Only the lines below, from the one with "left shoulder: (302, 234)" through the one with "left hip: (545, 504)", are to be written out, exactly.

AVAILABLE RECORDS:
───
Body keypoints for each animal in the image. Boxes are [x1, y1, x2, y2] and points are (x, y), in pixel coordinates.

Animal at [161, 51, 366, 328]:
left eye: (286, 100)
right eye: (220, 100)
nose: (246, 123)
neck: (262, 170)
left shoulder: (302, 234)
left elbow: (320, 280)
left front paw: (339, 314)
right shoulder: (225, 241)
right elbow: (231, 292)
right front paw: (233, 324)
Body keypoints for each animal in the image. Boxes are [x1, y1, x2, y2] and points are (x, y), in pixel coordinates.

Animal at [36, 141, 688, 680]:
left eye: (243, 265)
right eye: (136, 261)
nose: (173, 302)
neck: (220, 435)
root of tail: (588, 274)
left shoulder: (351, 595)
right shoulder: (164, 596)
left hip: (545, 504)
───
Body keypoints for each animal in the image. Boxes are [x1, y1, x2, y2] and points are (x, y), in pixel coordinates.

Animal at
───
ANSWER SECTION:
left shoulder: (302, 234)
left elbow: (320, 280)
left front paw: (339, 314)
right shoulder: (225, 241)
right elbow: (231, 292)
right front paw: (233, 324)
Body keypoints for each animal in the image. Boxes are [x1, y1, x2, y2] and points are (x, y), in pixel coordinates.

Animal at [36, 141, 688, 680]:
left eye: (243, 265)
right eye: (136, 261)
nose: (173, 302)
neck: (220, 435)
root of tail: (588, 274)
left shoulder: (351, 595)
right shoulder: (164, 596)
left hip: (545, 504)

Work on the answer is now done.